(WORK REQUIRED):
Could you copy, word for word, only the lines from the one containing "<sup>40</sup> Agreement (Canada)" through the last line of the records below, both included?

(DATA UNDER STUDY):
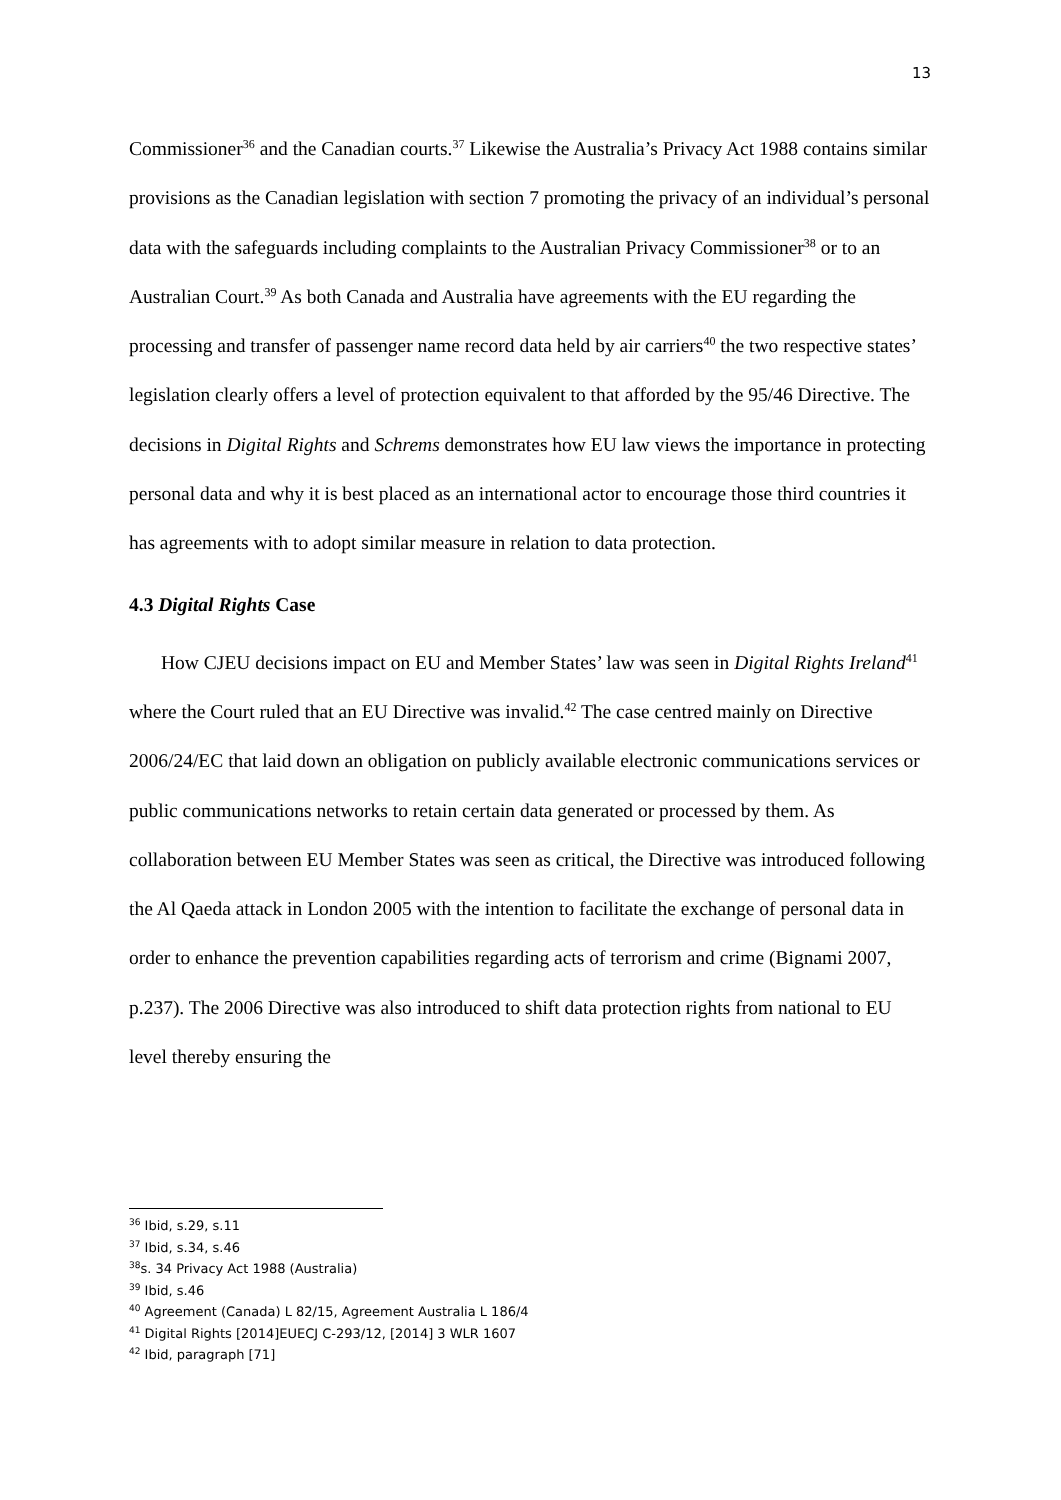13
Commissioner<sup>36</sup> and the Canadian courts.<sup>37</sup> Likewise the Australia’s Privacy Act 1988 contains similar provisions as the Canadian legislation with section 7 promoting the privacy of an individual’s personal data with the safeguards including complaints to the Australian Privacy Commissioner<sup>38</sup> or to an Australian Court.<sup>39</sup> As both Canada and Australia have agreements with the EU regarding the processing and transfer of passenger name record data held by air carriers<sup>40</sup> the two respective states’ legislation clearly offers a level of protection equivalent to that afforded by the 95/46 Directive. The decisions in Digital Rights and Schrems demonstrates how EU law views the importance in protecting personal data and why it is best placed as an international actor to encourage those third countries it has agreements with to adopt similar measure in relation to data protection.
4.3 Digital Rights Case
How CJEU decisions impact on EU and Member States’ law was seen in Digital Rights Ireland<sup>41</sup> where the Court ruled that an EU Directive was invalid.<sup>42</sup> The case centred mainly on Directive 2006/24/EC that laid down an obligation on publicly available electronic communications services or public communications networks to retain certain data generated or processed by them. As collaboration between EU Member States was seen as critical, the Directive was introduced following the Al Qaeda attack in London 2005 with the intention to facilitate the exchange of personal data in order to enhance the prevention capabilities regarding acts of terrorism and crime (Bignami 2007, p.237). The 2006 Directive was also introduced to shift data protection rights from national to EU level thereby ensuring the
<sup>36</sup> Ibid, s.29, s.11
<sup>37</sup> Ibid, s.34, s.46
<sup>38</sup> s. 34 Privacy Act 1988 (Australia)
<sup>39</sup> Ibid, s.46
<sup>40</sup> Agreement (Canada) L 82/15, Agreement Australia L 186/4
<sup>41</sup> Digital Rights [2014]EUECJ C-293/12, [2014] 3 WLR 1607
<sup>42</sup> Ibid, paragraph [71]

(RESULT OF THE TASK):
<sup>40</sup> Agreement (Canada) L 82/15, Agreement Australia L 186/4
<sup>41</sup> Digital Rights [2014]EUECJ C-293/12, [2014] 3 WLR 1607
<sup>42</sup> Ibid, paragraph [71]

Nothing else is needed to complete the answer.